[DIRECTIONS] With the pictures left out, restate every entry word for word.

[DATA TO PROCESS]
-*-
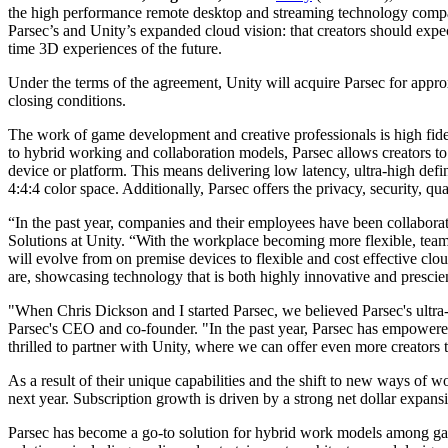
Descubre más de 25 plataformas que Unity soporta
Logra la excelencia operativa
¿No tienes experiencia con Unity? Comienza tu viaje
the high performance remote desktop and streaming technology com
Información útil
Únete a desarrolladores, creadores e insiders
Parsec’s and Unity’s expanded cloud vision: that creators should expec
LiveOps
Venta minorista
Guías prácticas
time 3D experiences of the future.
Casos de estudio
Premios Unity
Perspectivas post-lanzamiento y operaciones de juego en vivo
Transforma las experiencias en tienda en experiencias en línea
Consejos prácticos y mejores prácticas
Historias de éxito en el mundo real
Celebrando a los creadores de Unity en todo el mundo
Expande
Educación
Under the terms of the agreement, Unity will acquire Parsec for appro
closing conditions.
Industria automotriz
Guías de mejores prácticas
Adquisición de usuarios
Impulsar la innovación y las experiencias en el automóvil
Para estudiantes
The work of game development and creative professionals is high fide
Consejos y trucos de expertos
Hazte descubrir y adquiere usuarios móviles
Ver todas las industrias
Impulsa tu carrera
to hybrid working and collaboration models, Parsec allows creators to
device or platform. This means delivering low latency, ultra-high defi
Demostraciones
Compras dentro de la aplicación
Para docentes
4:4:4 color space. Additionally, Parsec offers the privacy, security, q
Demostraciones, muestras y bloques de construcción
Gestionar las IAP dentro de la aplicación en tiendas físicas y en el c
Potencia tu enseñanza
Todos los recursos
“In the past year, companies and their employees have been collabora
Novedades
Monetización
Licencia gratuita para fines educativos
Solutions at Unity. “With the workplace becoming more flexible, teams 
Conecta a los jugadores con los juegos adecuados
Lleva el poder de Unity a tu institución
will evolve from on premise devices to flexible and cost effective clo
Blog
Publicitar con Unity
Monetizar con Unity
are, showcasing technology that is both highly innovative and prescien
Actualizaciones, información y consejos técnicos
Casos de uso
Certificaciones
"When Chris Dickson and I started Parsec, we believed Parsec's ultra
Demuestra tu dominio de Unity
Parsec's CEO and co-founder. "In the past year, Parsec has empowere
Novedades
Juegos móviles
thrilled to partner with Unity, where we can offer even more creators 
Noticias, historias y centro de prensa
Crea y expande éxitos móviles con Unity
As a result of their unique capabilities and the shift to new ways of 
Juegos independientes
next year. Subscription growth is driven by a strong net dollar expansi
Lanza grandes juegos con equipos pequeños
Parsec has become a go-to solution for hybrid work models among gami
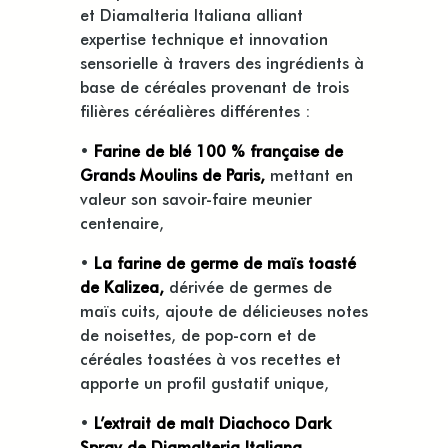
et Diamalteria Italiana alliant
expertise technique et innovation
sensorielle à travers des ingrédients à
base de céréales provenant de trois
filières céréalières différentes :
•
Farine de blé 100 % française de
Grands Moulins de Paris,
mettant en
valeur son savoir-faire meunier
centenaire,
•
La farine de germe de maïs toasté
de Kalizea,
dérivée de germes de
maïs cuits, ajoute de délicieuses notes
de noisettes, de pop-corn et de
céréales toastées à vos recettes et
apporte un profil gustatif unique,
•
L’extrait de malt Diachoco Dark
Spray de Diamalteria Italiana,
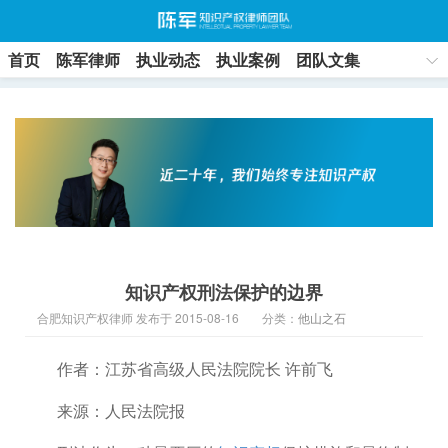
首页
陈军律师
执业动态
执业案例
团队文集
联系方式
知识产权刑法保护的边界
合肥知识产权律师 发布于 2015-08-16
分类：
他山之石
作者：江苏省高级人民法院院长 许前飞
来源：人民法院报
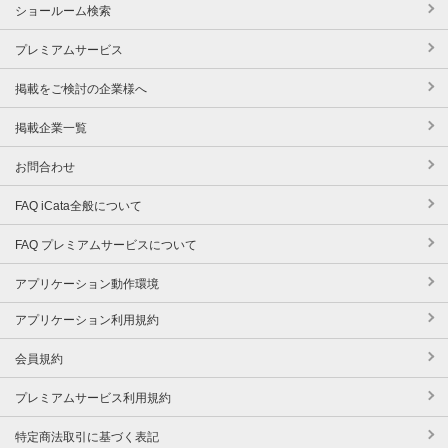
ショールーム検索
プレミアムサービス
掲載をご検討の企業様へ
掲載企業一覧
お問合わせ
FAQ iCata全般について
FAQ プレミアムサービスについて
アプリケーション動作環境
アプリケーション利用規約
会員規約
プレミアムサービス利用規約
特定商法取引に基づく表記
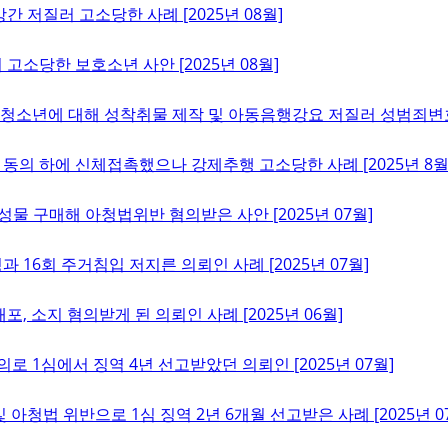
간 저질러 고소당한 사례 [2025년 08월]
고소당한 보호소년 사안 [2025년 08월]
소년에 대해 성착취물 제작 및 아동음행강요 저질러 성범죄변호사 
동의 하에 신체접촉했으나 강제추행 고소당한 사례 [2025년 8월
성물 구매해 아청법위반 혐의받은 사안 [2025년 07월]
과 16회 주거침입 저지른 의뢰인 사례 [2025년 07월]
 소지 혐의받게 된 의뢰인 사례 [2025년 06월]
로 1심에서 징역 4년 선고받았던 의뢰인 [2025년 07월]
 아청법 위반으로 1심 징역 2년 6개월 선고받은 사례 [2025년 0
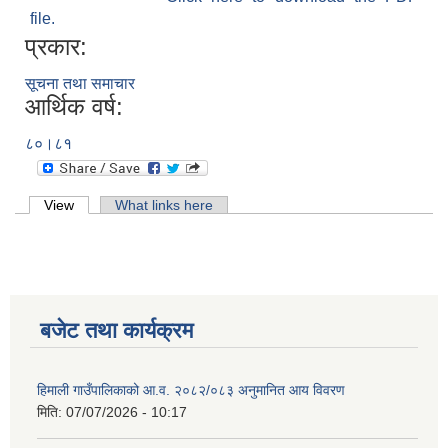
file.
प्रकार:
सूचना तथा समाचार
आर्थिक वर्ष:
८०।८१
Primary tabs
View
(active tab)
What links here
बजेट तथा कार्यक्रम
हिमाली गाउँपालिकाको आ.व. २०८२/०८३ अनुमानित आय विवरण
मिति:
07/07/2026 - 10:17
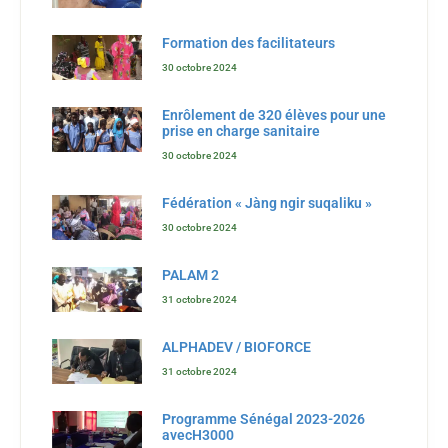
Formation des facilitateurs
30 octobre 2024
Enrôlement de 320 élèves pour une
prise en charge sanitaire
30 octobre 2024
Fédération « Jàng ngir suqaliku »
30 octobre 2024
PALAM 2
31 octobre 2024
ALPHADEV / BIOFORCE
31 octobre 2024
Programme Sénégal 2023-2026
avecH3000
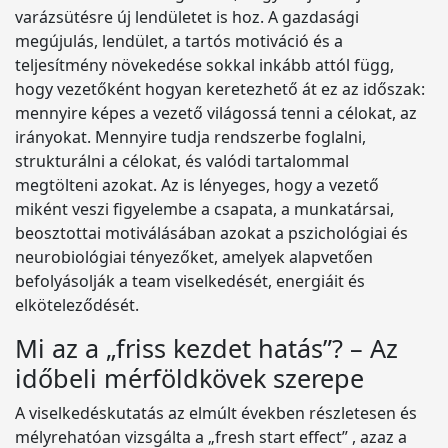
varázsütésre új lendületet is hoz. A gazdasági
megújulás, lendület, a tartós motiváció és a
teljesítmény növekedése sokkal inkább attól függ,
hogy vezetőként hogyan keretezhető át ez az időszak:
mennyire képes a vezető világossá tenni a célokat, az
irányokat. Mennyire tudja rendszerbe foglalni,
strukturálni a célokat, és valódi tartalommal
megtölteni azokat. Az is lényeges, hogy a vezető
miként veszi figyelembe a csapata, a munkatársai,
beosztottai motiválásában azokat a pszichológiai és
neurobiológiai tényezőket, amelyek alapvetően
befolyásolják a team viselkedését, energiáit és
elköteleződését.
Mi az a „friss kezdet hatás”? – Az
időbeli mérföldkövek szerepe
A viselkedéskutatás az elmúlt években részletesen és
mélyrehatóan vizsgálta a „fresh start effect” , azaz a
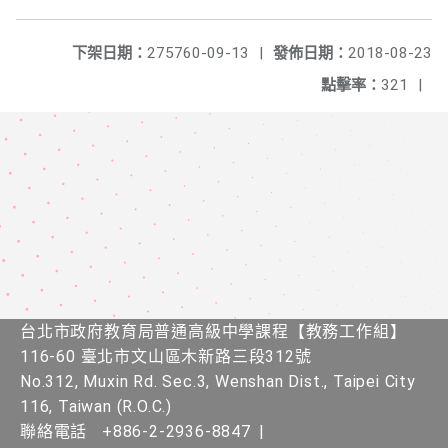
下架日期：
275760-09-13
|
發佈日期：
2018-08-23
點擊率：
321
|
台北市政府教育局普通高級中學課程​【教務工作組】
116-60 臺北市文山區木新路三段312號
No.312, Muxin Rd. Sec.3, Wenshan Dist., Taipei City
116, Taiwan (R.O.C.)
聯絡電話
+886-2-2936-8847
|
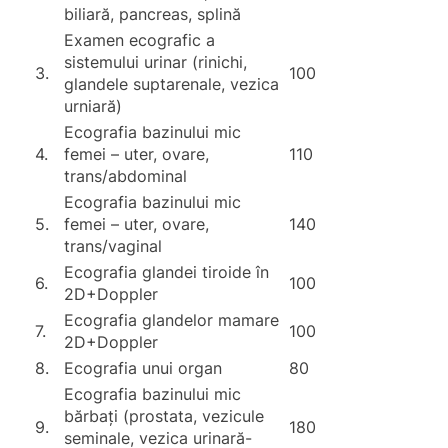
biliară, pancreas, splină
Examen ecografic a
sistemului urinar (rinichi,
3.
100
glandele suptarenale, vezica
urniară)
Ecografia bazinului mic
4.
femei – uter, ovare,
110
trans/abdominal
Ecografia bazinului mic
5.
femei – uter, ovare,
140
trans/vaginal
Ecografia glandei tiroide în
6.
100
2D+Doppler
Ecografia glandelor mamare
7.
100
2D+Doppler
8.
Ecografia unui organ
80
Ecografia bazinului mic
bărbați (prostata, vezicule
9.
180
seminale, vezica urinară-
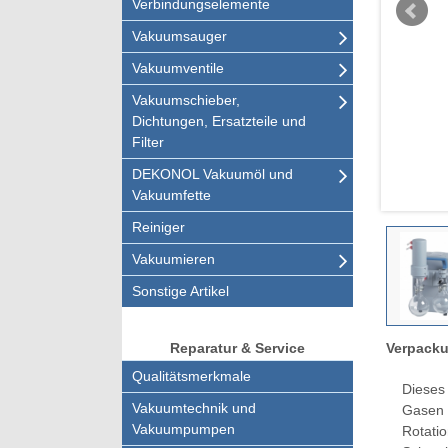
Verbindungselemente
Vakuumsauger
Vakuumventile
Vakuumschieber,
Dichtungen, Ersatzteile und
Filter
DEKONOL Vakuumöl und
Vakuumfette
Reiniger
Vakuumieren
Sonstige Artikel
Verpacku
Reparatur & Service
Qualitätsmerkmale
Dieses
Vakuumtechnik und
Gasen 
Vakuumpumpen
Rotati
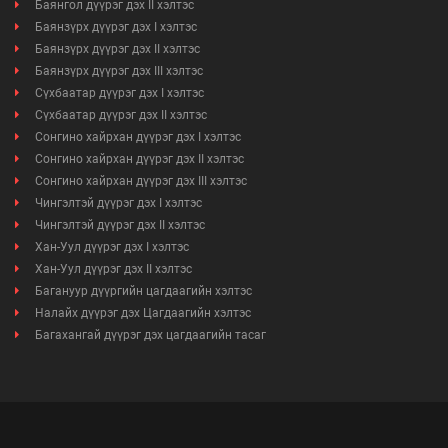
Баянгол дүүрэг дэх II хэлтэс
Баянзүрх дүүрэг дэх I хэлтэс
Баянзүрх дүүрэг дэх II хэлтэс
Баянзүрх дүүрэг дэх III хэлтэс
Сүхбаатар дүүрэг дэх I хэлтэс
Сүхбаатар дүүрэг дэх II хэлтэс
Сонгино хайрхан дүүрэг дэх I хэлтэс
Сонгино хайрхан дүүрэг дэх II хэлтэс
Сонгино хайрхан дүүрэг дэх III хэлтэс
Чингэлтэй дүүрэг дэх I хэлтэс
Чингэлтэй дүүрэг дэх II хэлтэс
Хан-Уул дүүрэг дэх I хэлтэс
Хан-Уул дүүрэг дэх II хэлтэс
Багануур дүүргийн цагдаагийн хэлтэс
Налайх дүүрэг дэх Цагдаагийн хэлтэс
Багахангай дүүрэг дэх цагдаагийн тасаг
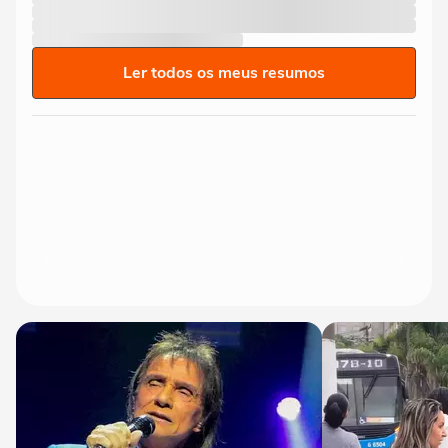
Ler todos os meus resumos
-*-
[EXERCISE RESULT]
Descubre más de 25 plataformas que Unity soporta
Logra la excelencia operativa
¿No tienes experiencia con Unity? Comienza tu viaje
the high performance remote desktop and streaming technology com
Información útil
Únete a desarrolladores, creadores e insiders
Parsec’s and Unity’s expanded cloud vision: that creators should expec
LiveOps
Venta minorista
Guías prácticas
time 3D experiences of the future.
Casos de estudio
Premios Unity
Perspectivas post-lanzamiento y operaciones de juego en vivo
Transforma las experiencias en tienda en experiencias en línea
Consejos prácticos y mejores prácticas
Historias de éxito en el mundo real
Celebrando a los creadores de Unity en todo el mundo
Expande
Educación
Under the terms of the agreement, Unity will acquire Parsec for appro
closing conditions.
Industria automotriz
Guías de mejores prácticas
Adquisición de usuarios
Impulsar la innovación y las experiencias en el automóvil
Para estudiantes
The work of game development and creative professionals is high fide
Consejos y trucos de expertos
Hazte descubrir y adquiere usuarios móviles
Ver todas las industrias
Impulsa tu carrera
to hybrid working and collaboration models, Parsec allows creators to
device or platform. This means delivering low latency, ultra-high defi
Demostraciones
Compras dentro de la aplicación
Para docentes
4:4:4 color space. Additionally, Parsec offers the privacy, security, q
Demostraciones, muestras y bloques de construcción
Gestionar las IAP dentro de la aplicación en tiendas físicas y en el c
Potencia tu enseñanza
Todos los recursos
“In the past year, companies and their employees have been collabora
Novedades
Monetización
Licencia gratuita para fines educativos
Solutions at Unity. “With the workplace becoming more flexible, teams 
Conecta a los jugadores con los juegos adecuados
Lleva el poder de Unity a tu institución
will evolve from on premise devices to flexible and cost effective clo
Blog
Publicitar con Unity
Monetizar con Unity
are, showcasing technology that is both highly innovative and prescien
Actualizaciones, información y consejos técnicos
Casos de uso
Certificaciones
"When Chris Dickson and I started Parsec, we believed Parsec's ultra
Demuestra tu dominio de Unity
Parsec's CEO and co-founder. "In the past year, Parsec has empowere
Novedades
Juegos móviles
thrilled to partner with Unity, where we can offer even more creators 
Noticias, historias y centro de prensa
Crea y expande éxitos móviles con Unity
As a result of their unique capabilities and the shift to new ways of 
Juegos independientes
next year. Subscription growth is driven by a strong net dollar expansi
Lanza grandes juegos con equipos pequeños
Parsec has become a go-to solution for hybrid work models among gami
et Diamalteria Italiana alliant
expertise technique et innovation
sensorielle à travers des ingrédients à
base de céréales provenant de trois
filières céréalières différentes :
•
Farine de blé 100 % française de
Grands Moulins de Paris,
mettant en
valeur son savoir-faire meunier
centenaire,
•
La farine de germe de maïs toasté
de Kalizea,
dérivée de germes de
maïs cuits, ajoute de délicieuses notes
de noisettes, de pop-corn et de
céréales toastées à vos recettes et
apporte un profil gustatif unique,
•
L’extrait de malt Diachoco Dark
Spray de Diamalteria Italiana,
首页
陈军律师
执业动态
执业案例
团队文集
联系方式
知识产权刑法保护的边界
合肥知识产权律师 发布于 2015-08-16
分类：
他山之石
作者：江苏省高级人民法院院长 许前飞
来源：人民法院报
ショールーム検索
プレミアムサービス
掲載をご検討の企業様へ
掲載企業一覧
お問合わせ
FAQ iCata全般について
FAQ プレミアムサービスについて
アプリケーション動作環境
アプリケーション利用規約
会員規約
プレミアムサービス利用規約
特定商法取引に基づく表記
간 저질러 고소당한 사례 [2025년 08월]
고소당한 보호소년 사안 [2025년 08월]
소년에 대해 성착취물 제작 및 아동음행강요 저질러 성범죄변호사 
동의 하에 신체접촉했으나 강제추행 고소당한 사례 [2025년 8월
성물 구매해 아청법위반 혐의받은 사안 [2025년 07월]
과 16회 주거침입 저지른 의뢰인 사례 [2025년 07월]
 소지 혐의받게 된 의뢰인 사례 [2025년 06월]
로 1심에서 징역 4년 선고받았던 의뢰인 [2025년 07월]
 아청법 위반으로 1심 징역 2년 6개월 선고받은 사례 [2025년 0
file.
प्रकार:
सूचना तथा समाचार
आर्थिक वर्ष:
८०।८१
Primary tabs
View
(active tab)
What links here
बजेट तथा कार्यक्रम
हिमाली गाउँपालिकाको आ.व. २०८२/०८३ अनुमानित आय विवरण
मिति:
07/07/2026 - 10:17
Formation des facilitateurs
30 octobre 2024
Enrôlement de 320 élèves pour une
prise en charge sanitaire
30 octobre 2024
Fédération « Jàng ngir suqaliku »
30 octobre 2024
PALAM 2
31 octobre 2024
ALPHADEV / BIOFORCE
31 octobre 2024
Programme Sénégal 2023-2026
avecH3000
varázsütésre új lendületet is hoz. A gazdasági
megújulás, lendület, a tartós motiváció és a
teljesítmény növekedése sokkal inkább attól függ,
hogy vezetőként hogyan keretezhető át ez az időszak:
mennyire képes a vezető világossá tenni a célokat, az
irányokat. Mennyire tudja rendszerbe foglalni,
strukturálni a célokat, és valódi tartalommal
megtölteni azokat. Az is lényeges, hogy a vezető
miként veszi figyelembe a csapata, a munkatársai,
beosztottai motiválásában azokat a pszichológiai és
neurobiológiai tényezőket, amelyek alapvetően
befolyásolják a team viselkedését, energiáit és
elköteleződését.
Mi az a „friss kezdet hatás”? – Az
időbeli mérföldkövek szerepe
A viselkedéskutatás az elmúlt években részletesen és
mélyrehatóan vizsgálta a „fresh start effect” , azaz a
下架日期：
275760-09-13
|
發佈日期：
2018-08-23
點擊率：
321
|
台北市政府教育局普通高級中學課程​【教務工作組】
116-60 臺北市文山區木新路三段312號
No.312, Muxin Rd. Sec.3, Wenshan Dist., Taipei City
116, Taiwan (R.O.C.)
聯絡電話
+886-2-2936-8847
|
biliară, pancreas, splină
Examen ecografic a
sistemului urinar (rinichi,
3.
100
glandele suptarenale, vezica
urniară)
Ecografia bazinului mic
4.
femei – uter, ovare,
110
trans/abdominal
Ecografia bazinului mic
5.
femei – uter, ovare,
140
trans/vaginal
Ecografia glandei tiroide în
6.
100
2D+Doppler
Ecografia glandelor mamare
7.
100
2D+Doppler
8.
Ecografia unui organ
80
Ecografia bazinului mic
bărbați (prostata, vezicule
9.
180
seminale, vezica urinară-
Verbindungselemente
Vakuumsauger
Vakuumventile
Vakuumschieber,
Dichtungen, Ersatzteile und
Filter
DEKONOL Vakuumöl und
Vakuumfette
Reiniger
Vakuumieren
Sonstige Artikel
Verpacku
Reparatur & Service
Qualitätsmerkmale
Dieses
Vakuumtechnik und
Gasen 
Vakuumpumpen
Rotati
Баянгол дүүрэг дэх II хэлтэс
Баянзүрх дүүрэг дэх I хэлтэс
Баянзүрх дүүрэг дэх II хэлтэс
Баянзүрх дүүрэг дэх III хэлтэс
Сүхбаатар дүүрэг дэх I хэлтэс
Сүхбаатар дүүрэг дэх II хэлтэс
Сонгино хайрхан дүүрэг дэх I хэлтэс
Сонгино хайрхан дүүрэг дэх II хэлтэс
Сонгино хайрхан дүүрэг дэх III хэлтэс
Чингэлтэй дүүрэг дэх I хэлтэс
Чингэлтэй дүүрэг дэх II хэлтэс
Хан-Уул дүүрэг дэх I хэлтэс
Хан-Уул дүүрэг дэх II хэлтэс
Багануур дүүргийн цагдаагийн хэлтэс
Налайх дүүрэг дэх Цагдаагийн хэлтэс
Багахангай дүүрэг дэх цагдаагийн тасаг
Ler todos os meus resumos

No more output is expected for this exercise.